For centuries, scholars have contested the authorship of the works commonly attributed to William Shakespeare. 

Now local government workers in England Wales and Northern Ireland face a new mystery.

Who came up with the pay proposals on which we are about to be consulted?

The employers say that the proposals were proposed to the LGA (Local Government Association) by the trade unions.

The GMB, however, say that the proposals were put forward by the LGA

UNITE just refer to the “new improved proposal” as “the best achievable by negotiation” and UNISON’s branch briefing just refers to “final proposals” (although a report of a meeting last week does refer to our having called for “improved proposals.”)

It’s very odd that no one appears keen to take responsibility for these “new improved proposals” particularly not if they are “the best achievable by negotiation.”

Or perhaps it is not so odd.

Let's reject them anyway, since they are in fact complete rubbish?

Local Government Pay - the missing link...

Health workers who are being encouraged to campaign for fair pay can read on the UNISON website how much the pay freeze has made them worse off by using our pay calculator.

Until very recently the same facility was available for local government workers – and branches such as West Sussex quite properly and admirably linked to the calculator on their websites as they campaigned as the national union was encouraging them to, for members to take action on 14 October.

Just now though – if you follow the link the local government pay calculator it appears to be broken.

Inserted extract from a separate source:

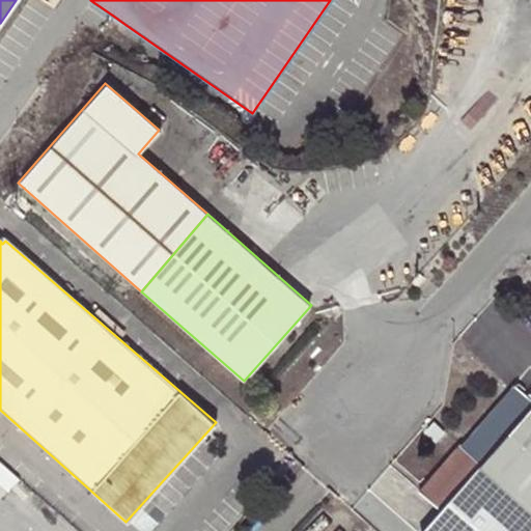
[(423,278),(420,274),(411,283),(414,287),(423,278)]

I’m sure that this is just due to some Gremlins (perhaps someone fed them after midnight?)

After all, our Union would not be so disrespectful of our own members as to take down such a pay calculator precisely at the point in time at which, having suspended strike action, we are about to consult our members on a set of pay proposals which have faced widespread opposition.

That would be unthinkable.

I look forward to blogging about the restoration of this missing link!

Update at 16.26 - I am pleased to report that the calculator is back online (see the comments on this post). As I am not slow to criticise I won't be slow to thank colleagues at the UNISON Centre for the speed with which this has been sorted out.